“They have been astonished at the kindness which has been shown to them when they have fallen into our hands. It was this that demoralized them at Vicksburg. In the West the rebels are not so violent as they were. When they come into our lines now they say they were forced to fight, that they are Union men, and always were Union men. And they are coming in every day. We have just heard that when General Rosecrans took command of the Cumberland army, eight thousand delivered themselves up to us. And do they hate us? No! We have melted them down by christian kindness and love. And, my friends, this is the way to disarm them. I believe, and say it with emphatic assurance, that if we all have the spirit of the Master in our hearts we shall demoralize them wherever we find them!
“I do not advocate any shrinking back or checking of the terrible steeds of war. No! Fill up the ranks. Make the next campaign more vigorous than any that has gone before it, so that it shall be, by the Divine help, perfectly impossible for the rebels to keep the field. But let us wield this power along with the alleviating and saving influences of the religion of Christ. Let these, as diffused by the Christian Commission and in other ways, follow our armies everywhere, blessing friend and foe alike, and we shall then cause the enemy to come within our lines, not only by the eight thousand, but by the sixteen and sixty thousand. It is this that will ruin their cause, and finally break down their opposition.”
CHAPTER XIX.
MY CONSTANT COMPANION—DISPELLING THE BLUES—GENTLE NELLIE—FACES IN THE HOSPITAL—ASLEEP AND AWAKE—MY HORSE AGAIN—AT HARRISON’S LANDING—IMPATIENT TO MOVE—DISSATISFACTION IN THE ARMY—RETREAT FROM RICHMOND—RETURN TO NEWPORT NEWS—SUSPICIOUS QUARTERS—SEARCHING THE HOUSE AND FINDING REBEL SOLDIERS—THANKS TO THE ARMY—OUR ARRIVAL AT ACQUIA CREEK.
While we remained at Harrison’s Landing I spent much of my time in the hospitals. Nellie was now my faithful friend and companion, my colleague when on duty, and my escort on all occasions in my rides and rambles. She was a splendid woman, and had the best faculty of dispelling the blues, dumps and dismals of any person I ever met. When we went to a hospital and found the nurses looking tired and anxious and the patients gloomy and sad, it never required more than half an hour for us to get up a different state of feeling, and dispel that “Hark-from-the-tombs-a-doleful-sound” sort of spirit, and we invariably left the men in a more cheerful mood, evidently benefited by having a little respite from that depressing melancholy so prevalent among the sick, and so often indulged by nurses.

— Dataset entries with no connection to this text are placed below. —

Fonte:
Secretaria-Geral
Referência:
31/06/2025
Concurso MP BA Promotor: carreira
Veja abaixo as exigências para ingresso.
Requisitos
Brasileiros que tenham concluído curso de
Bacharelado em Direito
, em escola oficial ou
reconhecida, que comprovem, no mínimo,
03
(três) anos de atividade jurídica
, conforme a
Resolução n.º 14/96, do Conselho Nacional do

In our own hospital we generally managed to so assort and arrange the patients as to have all of the same temperament and disease together, so that we knew just what to do and what to say to suit each department. We had our patients divided into three classes; one was our working department, another our pleasure department, and a third our pathetic department. One we visited with bandages, plasters and pins; another, with books and flowers; and the third, with beef tea, currant wine, and general consolation. Sometimes Nellie would sit and fan the patients for hours in the latter department, and sing some soothing pieces in her soft, sweet strains, until she would have them all asleep, or quiet as babies. I think the soldiers may truly say of the gentle Nellie:
Her soothing tones with peace beguile
The weary hours of pain,
And make the lonely sufferer smile
And joy to come again.
Still let me often hear thy voice,
Which gently whispers peace,
And let my troubled heart rejoice,
And strains of sadness cease;
Still speak to me of pleasant things—
Of faith, and hope, and joy;
Then shall I rise on lightsome wings
Where pains no more annoy.
I used to watch with much interest the countenances of those men as they lay fast asleep, and I often thought that I could read their characters better when asleep than when awake. Some faces would grow stern and grim—they were evidently dreaming of war, and living over again those terrible battles in which they had so recently participated; some groaned over their wounds, and cursed the rebels vigorously; others grew sad, and would talk in the most pathetic tones, as if the pain borne so silently through the day revenged itself now by betraying what the man’s pride concealed so well while awake. Often the roughest grew young and pleasant when sleep smoothed away the hard lines from the brow, letting the real nature assert itself. Many times I would be quite disappointed, for the faces which looked merry and pleasing when awake would suddenly grow dark and hideous, as if communing with some dark spirits of another world.